Serotype G8 rotaviruses are rarely found in man and the exchange of genes between human and bovine G8 viruses may have occurred on more than one occasion [39]. G8 reassortant strains are thought to have two major lineages, one originating in Africa [40, 41], and another originating in Southeast Asia [26]. In the BEAST analysis, Hoa-Tran et al. [26] confirmed the hypothesis that the G8P[8] strains in Southeast Asia were generated by reassortment of bovine G8 strains and human DS-1-like strains and that these event occurred between 2007 and 2012. In our study, the whole genome sequencing results suggest that, although the similarity of VP7 genes between Guangzhou G8P[8] strains and bovine RVA strains derived in Southeast Asia was more than 90% (91.90 ~ 97.93%), they had higher gene homologies (99.40 ~ 99.59%) with DS-1-like G8P[8] strains circulating in Southeast Asia in recent years. It is therefore doubtful whether the two Guangzhou RV strains originated from reassortment events between animal and human strains. Secondly, the whole genome sequences of the two Guangzhou isolates differed from DS-1-like G8 and Wa-like G8 strains derived from Africa and Europe, with regard to sequence similarities and genetic distances. Thirdly, further whole genome sequence comparisons between the two Guangzhou strains and G8P[8] strains circulating in Southeast Asia and East Asia suggest a low similarity, especially regarding the VP1, VP6, NSP2 NSP4, and NSP5/6 genes. Conversely, except for the VP7 gene, higher similarity was observed with 10 other gene segments between the two Guangzhou strains and G9P[8], G3P[8] and G2P[4] strains circulating in Thailand and Spain between 2014 and 2018. Hence, it seems most likely that the two Guangzhou strains originated from reassortment events of G8P[8], G9P[8], and G3P[8] strains circulating in Southeast Asia in recent years.

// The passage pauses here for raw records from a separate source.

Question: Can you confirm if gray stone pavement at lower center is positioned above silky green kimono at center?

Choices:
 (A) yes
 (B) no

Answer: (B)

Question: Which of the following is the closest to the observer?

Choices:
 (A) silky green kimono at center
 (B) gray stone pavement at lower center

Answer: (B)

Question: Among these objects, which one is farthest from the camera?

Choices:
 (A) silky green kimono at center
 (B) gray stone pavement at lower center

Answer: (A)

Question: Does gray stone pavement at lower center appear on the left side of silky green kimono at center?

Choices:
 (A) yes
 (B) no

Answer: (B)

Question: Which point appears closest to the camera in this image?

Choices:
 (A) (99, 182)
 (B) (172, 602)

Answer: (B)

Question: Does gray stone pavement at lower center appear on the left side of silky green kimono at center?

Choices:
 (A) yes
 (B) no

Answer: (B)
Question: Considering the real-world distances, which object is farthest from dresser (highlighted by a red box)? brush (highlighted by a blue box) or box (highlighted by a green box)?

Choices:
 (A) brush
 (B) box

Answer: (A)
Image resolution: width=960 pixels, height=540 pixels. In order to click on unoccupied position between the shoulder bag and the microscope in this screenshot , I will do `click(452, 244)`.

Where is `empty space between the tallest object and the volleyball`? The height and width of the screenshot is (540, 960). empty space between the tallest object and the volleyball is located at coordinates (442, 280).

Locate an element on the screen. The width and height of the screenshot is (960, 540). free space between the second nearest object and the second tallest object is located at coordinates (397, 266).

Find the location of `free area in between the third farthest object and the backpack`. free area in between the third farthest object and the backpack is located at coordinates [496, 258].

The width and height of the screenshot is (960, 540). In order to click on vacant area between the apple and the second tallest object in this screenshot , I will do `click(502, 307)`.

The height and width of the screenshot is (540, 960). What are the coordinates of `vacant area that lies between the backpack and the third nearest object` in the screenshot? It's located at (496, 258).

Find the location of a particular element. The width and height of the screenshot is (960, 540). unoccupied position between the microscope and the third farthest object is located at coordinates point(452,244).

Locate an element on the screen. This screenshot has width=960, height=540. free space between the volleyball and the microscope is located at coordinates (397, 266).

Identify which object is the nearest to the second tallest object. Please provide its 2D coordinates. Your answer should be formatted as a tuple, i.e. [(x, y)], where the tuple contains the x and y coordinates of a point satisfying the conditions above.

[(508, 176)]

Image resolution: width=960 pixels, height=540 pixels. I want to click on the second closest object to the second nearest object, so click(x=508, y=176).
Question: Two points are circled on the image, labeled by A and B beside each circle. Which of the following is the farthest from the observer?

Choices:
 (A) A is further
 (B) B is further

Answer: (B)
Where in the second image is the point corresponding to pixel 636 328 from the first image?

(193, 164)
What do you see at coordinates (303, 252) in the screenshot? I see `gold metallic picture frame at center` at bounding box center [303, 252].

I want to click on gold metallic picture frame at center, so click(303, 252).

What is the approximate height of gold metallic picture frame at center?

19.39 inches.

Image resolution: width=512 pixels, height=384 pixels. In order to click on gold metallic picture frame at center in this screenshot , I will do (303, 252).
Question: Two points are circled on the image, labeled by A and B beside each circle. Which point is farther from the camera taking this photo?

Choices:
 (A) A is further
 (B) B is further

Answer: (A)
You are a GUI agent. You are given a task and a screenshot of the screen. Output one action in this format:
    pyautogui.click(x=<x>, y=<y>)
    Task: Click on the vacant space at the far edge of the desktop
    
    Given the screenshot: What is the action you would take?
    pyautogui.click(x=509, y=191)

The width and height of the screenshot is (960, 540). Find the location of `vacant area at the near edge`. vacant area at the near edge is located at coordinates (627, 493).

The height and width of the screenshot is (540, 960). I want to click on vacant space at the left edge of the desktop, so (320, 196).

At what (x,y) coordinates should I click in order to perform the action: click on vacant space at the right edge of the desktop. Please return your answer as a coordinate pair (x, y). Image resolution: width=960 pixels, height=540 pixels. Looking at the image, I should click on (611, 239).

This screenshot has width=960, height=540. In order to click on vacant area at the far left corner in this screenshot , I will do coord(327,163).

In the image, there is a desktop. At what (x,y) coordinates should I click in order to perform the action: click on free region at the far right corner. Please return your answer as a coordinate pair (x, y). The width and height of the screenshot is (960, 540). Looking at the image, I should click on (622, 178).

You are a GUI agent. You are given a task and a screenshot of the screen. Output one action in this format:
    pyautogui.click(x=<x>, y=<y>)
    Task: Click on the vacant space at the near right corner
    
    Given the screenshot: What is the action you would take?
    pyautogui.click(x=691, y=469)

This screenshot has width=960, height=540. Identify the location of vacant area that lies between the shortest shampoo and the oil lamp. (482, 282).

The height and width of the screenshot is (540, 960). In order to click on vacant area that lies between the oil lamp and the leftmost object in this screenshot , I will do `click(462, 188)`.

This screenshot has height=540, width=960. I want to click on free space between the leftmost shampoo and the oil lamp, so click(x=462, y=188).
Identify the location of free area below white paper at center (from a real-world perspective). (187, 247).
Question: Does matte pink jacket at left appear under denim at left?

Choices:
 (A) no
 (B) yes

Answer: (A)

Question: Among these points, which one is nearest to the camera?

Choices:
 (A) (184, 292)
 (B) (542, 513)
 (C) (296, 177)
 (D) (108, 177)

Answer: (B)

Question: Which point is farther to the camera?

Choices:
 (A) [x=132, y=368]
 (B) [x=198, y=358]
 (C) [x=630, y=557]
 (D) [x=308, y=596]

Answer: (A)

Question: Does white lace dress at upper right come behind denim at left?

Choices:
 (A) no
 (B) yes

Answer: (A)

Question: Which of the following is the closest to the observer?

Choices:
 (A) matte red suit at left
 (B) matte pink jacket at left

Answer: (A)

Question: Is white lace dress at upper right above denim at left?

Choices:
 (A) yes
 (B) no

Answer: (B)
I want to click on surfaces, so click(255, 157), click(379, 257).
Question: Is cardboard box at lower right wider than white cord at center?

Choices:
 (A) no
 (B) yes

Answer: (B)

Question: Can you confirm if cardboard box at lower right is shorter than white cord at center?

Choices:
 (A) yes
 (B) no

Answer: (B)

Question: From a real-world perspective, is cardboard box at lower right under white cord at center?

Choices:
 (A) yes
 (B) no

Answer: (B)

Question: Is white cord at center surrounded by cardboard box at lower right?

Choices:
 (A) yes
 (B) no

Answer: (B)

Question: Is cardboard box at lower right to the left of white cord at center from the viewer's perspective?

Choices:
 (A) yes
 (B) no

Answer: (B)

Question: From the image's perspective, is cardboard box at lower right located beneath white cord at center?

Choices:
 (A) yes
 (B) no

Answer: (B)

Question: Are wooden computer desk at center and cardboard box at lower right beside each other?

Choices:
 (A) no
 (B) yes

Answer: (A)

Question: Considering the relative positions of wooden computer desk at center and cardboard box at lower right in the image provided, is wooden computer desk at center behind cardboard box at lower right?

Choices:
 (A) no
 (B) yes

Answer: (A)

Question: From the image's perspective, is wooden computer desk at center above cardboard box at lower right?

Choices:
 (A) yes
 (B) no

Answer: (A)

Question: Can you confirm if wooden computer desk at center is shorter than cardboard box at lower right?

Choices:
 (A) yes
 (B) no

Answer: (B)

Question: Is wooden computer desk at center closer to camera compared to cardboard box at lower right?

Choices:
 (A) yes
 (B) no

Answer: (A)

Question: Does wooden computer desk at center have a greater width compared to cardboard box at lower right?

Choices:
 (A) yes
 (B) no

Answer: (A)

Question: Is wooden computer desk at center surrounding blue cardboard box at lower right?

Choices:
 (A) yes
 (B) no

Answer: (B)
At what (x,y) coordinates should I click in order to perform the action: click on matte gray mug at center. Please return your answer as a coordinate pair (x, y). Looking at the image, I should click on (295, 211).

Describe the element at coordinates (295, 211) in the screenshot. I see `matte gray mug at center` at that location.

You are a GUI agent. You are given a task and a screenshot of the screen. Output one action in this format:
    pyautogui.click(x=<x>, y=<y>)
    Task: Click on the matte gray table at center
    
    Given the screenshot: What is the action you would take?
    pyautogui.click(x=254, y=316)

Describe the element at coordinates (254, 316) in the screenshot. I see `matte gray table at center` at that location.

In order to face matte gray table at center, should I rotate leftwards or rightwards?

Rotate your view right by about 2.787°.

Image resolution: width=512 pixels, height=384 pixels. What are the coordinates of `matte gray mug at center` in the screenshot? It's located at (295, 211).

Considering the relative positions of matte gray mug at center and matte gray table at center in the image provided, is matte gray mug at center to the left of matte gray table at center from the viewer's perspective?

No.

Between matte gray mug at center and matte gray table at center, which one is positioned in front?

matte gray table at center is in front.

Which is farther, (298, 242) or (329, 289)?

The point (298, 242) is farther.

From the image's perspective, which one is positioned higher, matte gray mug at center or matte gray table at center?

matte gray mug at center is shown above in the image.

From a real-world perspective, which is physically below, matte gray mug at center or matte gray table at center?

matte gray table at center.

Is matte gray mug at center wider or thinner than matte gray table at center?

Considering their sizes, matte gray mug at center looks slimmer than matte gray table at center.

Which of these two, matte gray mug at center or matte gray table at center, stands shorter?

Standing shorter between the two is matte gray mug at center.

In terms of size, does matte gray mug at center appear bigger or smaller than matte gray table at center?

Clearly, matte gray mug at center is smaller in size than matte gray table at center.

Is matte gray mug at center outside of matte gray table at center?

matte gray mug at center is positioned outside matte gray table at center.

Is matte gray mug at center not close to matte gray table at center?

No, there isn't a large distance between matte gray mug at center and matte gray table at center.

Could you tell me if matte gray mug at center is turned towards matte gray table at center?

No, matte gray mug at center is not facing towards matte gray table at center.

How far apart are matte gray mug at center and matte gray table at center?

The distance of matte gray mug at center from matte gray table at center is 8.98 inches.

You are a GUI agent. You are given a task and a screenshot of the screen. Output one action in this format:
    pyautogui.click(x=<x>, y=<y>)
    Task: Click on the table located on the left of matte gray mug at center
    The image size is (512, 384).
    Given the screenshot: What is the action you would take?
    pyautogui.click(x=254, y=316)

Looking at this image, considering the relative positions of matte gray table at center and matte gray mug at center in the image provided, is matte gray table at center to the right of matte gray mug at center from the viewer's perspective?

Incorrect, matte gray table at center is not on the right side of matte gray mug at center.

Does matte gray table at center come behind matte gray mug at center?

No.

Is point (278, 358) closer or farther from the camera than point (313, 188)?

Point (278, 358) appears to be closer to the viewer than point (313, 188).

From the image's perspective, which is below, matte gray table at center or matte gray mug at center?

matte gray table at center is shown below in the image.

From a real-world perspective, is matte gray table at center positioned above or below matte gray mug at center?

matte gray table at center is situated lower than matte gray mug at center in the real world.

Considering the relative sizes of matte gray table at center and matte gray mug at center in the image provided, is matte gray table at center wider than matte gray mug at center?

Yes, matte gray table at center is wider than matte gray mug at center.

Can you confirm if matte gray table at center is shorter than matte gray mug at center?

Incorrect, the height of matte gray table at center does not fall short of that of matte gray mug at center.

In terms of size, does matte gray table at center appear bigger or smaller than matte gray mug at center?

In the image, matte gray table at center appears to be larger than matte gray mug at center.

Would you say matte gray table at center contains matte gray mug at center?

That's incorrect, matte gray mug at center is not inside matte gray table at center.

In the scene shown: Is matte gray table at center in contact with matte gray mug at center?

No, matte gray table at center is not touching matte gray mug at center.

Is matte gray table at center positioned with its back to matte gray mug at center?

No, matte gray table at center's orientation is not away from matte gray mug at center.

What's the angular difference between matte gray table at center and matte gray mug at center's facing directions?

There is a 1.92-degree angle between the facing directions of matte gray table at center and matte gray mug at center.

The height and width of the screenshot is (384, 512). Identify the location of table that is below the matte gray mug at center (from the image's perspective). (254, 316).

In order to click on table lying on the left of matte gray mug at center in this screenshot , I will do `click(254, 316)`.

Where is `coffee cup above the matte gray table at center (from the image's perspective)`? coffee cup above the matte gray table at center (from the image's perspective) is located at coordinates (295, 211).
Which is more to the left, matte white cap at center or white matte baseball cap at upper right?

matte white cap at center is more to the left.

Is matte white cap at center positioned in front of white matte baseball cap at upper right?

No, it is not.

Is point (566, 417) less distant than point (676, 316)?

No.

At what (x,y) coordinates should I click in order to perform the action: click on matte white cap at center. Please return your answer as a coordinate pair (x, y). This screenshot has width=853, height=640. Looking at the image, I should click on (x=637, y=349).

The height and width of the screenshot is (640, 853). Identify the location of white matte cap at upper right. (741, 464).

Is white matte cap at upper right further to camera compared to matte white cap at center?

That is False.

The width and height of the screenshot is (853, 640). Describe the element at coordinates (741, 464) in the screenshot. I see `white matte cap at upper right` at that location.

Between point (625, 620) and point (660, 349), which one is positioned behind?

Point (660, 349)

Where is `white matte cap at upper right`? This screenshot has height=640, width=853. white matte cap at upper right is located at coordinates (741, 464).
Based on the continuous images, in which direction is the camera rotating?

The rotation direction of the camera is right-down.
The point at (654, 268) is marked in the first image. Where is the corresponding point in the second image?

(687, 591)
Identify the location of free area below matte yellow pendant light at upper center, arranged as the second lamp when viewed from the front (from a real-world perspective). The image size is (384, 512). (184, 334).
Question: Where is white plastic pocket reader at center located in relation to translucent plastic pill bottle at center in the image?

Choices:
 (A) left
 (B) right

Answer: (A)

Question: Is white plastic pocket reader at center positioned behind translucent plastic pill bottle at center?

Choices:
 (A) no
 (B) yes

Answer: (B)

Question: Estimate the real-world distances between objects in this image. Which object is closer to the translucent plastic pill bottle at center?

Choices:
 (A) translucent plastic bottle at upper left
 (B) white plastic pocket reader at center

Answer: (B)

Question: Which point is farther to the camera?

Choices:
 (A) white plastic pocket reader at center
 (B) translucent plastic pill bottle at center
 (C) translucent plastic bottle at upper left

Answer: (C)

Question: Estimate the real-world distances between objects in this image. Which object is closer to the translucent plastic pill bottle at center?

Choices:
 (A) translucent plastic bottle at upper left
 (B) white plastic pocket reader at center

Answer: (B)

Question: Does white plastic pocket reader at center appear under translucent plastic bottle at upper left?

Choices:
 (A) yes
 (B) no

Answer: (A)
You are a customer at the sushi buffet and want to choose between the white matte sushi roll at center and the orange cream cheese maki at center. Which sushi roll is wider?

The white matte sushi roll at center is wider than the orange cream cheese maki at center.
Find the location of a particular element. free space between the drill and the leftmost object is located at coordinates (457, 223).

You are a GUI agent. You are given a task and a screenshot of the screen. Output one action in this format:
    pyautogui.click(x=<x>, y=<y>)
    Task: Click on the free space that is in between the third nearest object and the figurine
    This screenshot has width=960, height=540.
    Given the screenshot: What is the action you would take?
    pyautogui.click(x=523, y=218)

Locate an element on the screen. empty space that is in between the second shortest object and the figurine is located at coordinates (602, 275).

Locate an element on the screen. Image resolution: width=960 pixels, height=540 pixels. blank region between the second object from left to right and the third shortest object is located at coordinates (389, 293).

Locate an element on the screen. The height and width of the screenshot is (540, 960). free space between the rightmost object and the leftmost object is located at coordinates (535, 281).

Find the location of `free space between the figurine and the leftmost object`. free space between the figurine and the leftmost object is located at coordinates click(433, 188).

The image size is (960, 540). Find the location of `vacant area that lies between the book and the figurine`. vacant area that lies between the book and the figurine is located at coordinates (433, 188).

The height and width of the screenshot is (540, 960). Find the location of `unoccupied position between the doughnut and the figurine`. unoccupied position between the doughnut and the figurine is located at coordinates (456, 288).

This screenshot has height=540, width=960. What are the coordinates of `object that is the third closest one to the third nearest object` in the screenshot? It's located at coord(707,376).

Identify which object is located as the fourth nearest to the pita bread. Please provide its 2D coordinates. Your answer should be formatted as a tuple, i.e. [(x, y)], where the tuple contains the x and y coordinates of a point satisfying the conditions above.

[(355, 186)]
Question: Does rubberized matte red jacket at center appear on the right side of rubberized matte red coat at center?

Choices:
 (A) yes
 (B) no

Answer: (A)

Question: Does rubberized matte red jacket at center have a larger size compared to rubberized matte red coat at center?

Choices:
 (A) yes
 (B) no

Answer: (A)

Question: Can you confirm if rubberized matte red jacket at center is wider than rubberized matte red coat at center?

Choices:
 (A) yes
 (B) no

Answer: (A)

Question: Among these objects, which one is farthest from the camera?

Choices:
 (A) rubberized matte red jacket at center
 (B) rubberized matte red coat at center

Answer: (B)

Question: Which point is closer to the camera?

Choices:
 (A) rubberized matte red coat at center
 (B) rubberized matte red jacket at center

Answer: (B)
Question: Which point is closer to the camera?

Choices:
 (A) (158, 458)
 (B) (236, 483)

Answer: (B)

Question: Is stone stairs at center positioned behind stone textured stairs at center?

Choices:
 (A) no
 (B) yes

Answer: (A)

One limitation of the study is that it is based on only two G8P[8] isolates obtained in Guangzhou. Further studies on prevalence, evolution and origins are required to characterize their spread in China. Nevertheless, in the past epidemic season, we have noticed the emergency of G8 strain not only in Guangzhou, but also in other regions of southern China. It would be very valuable to study the evolution-associated characteristics with more G8 strains that might spread elsewhere, to further verify our hypothesis on the origins of emerging G8P[8] RV strains in China.

Conclusions

Probably due to the frequent personnel mobility and trade, RVAs of G8 genotype, which used to circulate in countries around China for years, have recently emerged in the South of China and accounted for a considerable proportion of children presented as severe AGE. The clinical and epidemiological significance of G8 RV strains in China remains to be closely monitored.